Discovery and user research

We conducted ideation and benchmarking sessions to understand the market and define clear objectives. I led semi-structured interviews with 25 personal trainers, exploring their experiences with existing apps, frustrations, and real needs.

The data was coded and analyzed qualitatively, revealing key patterns such as:

  • lack of workout personalization

  • unintuitive interfaces

  • inefficient progress tracking tools

  • frustration with ad-based monetization

These insights provided a solid foundation for designing solutions more aligned with user expectations.

Business Value vs Technical effort

To support strategic decision-making, I proposed a business value vs. technical effort matrix.

Despite promising insights, the ranking revealed that the desired features would require high technical and financial investment, even to reach a competitive minimum viable product.

Monetization options (subscription or advertising) proved unsustainable when compared to market competition and user profiles.

Strategic decision to halt development

Based on data, insights, and analysis, I concluded that the project lacked sufficient viability to move forward.

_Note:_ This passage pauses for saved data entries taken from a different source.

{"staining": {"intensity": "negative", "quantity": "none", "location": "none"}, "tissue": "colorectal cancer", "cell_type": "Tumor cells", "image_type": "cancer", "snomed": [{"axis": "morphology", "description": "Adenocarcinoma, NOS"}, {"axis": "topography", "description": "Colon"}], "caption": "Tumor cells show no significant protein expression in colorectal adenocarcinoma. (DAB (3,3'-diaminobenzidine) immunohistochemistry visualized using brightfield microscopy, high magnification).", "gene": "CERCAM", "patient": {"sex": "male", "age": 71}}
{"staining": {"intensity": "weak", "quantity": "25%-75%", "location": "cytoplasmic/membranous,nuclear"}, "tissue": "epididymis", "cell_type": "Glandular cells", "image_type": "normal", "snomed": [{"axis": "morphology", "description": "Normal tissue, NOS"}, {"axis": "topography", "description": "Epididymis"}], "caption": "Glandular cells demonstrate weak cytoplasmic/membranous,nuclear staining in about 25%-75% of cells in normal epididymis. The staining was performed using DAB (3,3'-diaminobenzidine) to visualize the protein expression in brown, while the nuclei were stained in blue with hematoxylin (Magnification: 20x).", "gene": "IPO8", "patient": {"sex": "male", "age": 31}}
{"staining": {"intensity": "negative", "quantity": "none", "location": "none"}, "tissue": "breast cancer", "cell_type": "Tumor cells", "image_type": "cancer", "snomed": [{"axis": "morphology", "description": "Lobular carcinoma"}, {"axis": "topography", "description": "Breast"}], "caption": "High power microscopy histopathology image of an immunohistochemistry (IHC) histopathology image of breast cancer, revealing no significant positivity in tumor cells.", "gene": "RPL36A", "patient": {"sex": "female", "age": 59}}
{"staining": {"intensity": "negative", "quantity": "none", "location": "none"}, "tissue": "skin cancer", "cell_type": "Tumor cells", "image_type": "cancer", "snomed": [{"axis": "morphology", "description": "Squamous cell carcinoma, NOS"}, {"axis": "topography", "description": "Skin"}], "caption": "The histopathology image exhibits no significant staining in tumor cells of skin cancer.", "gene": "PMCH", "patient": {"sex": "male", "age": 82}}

Reflections and key learnings

Projects don’t always end with a production release. Sometimes, the greatest value lies in knowing when to stop.

This case represents one of the most important moments in my journey as a Product Designer: realizing that validating an idea also means knowing when not to execute it.

Making tough decisions based on data is a core part of our responsibility.

Ending a project is not failure. It’s applying design with accountability. And that, too, is success.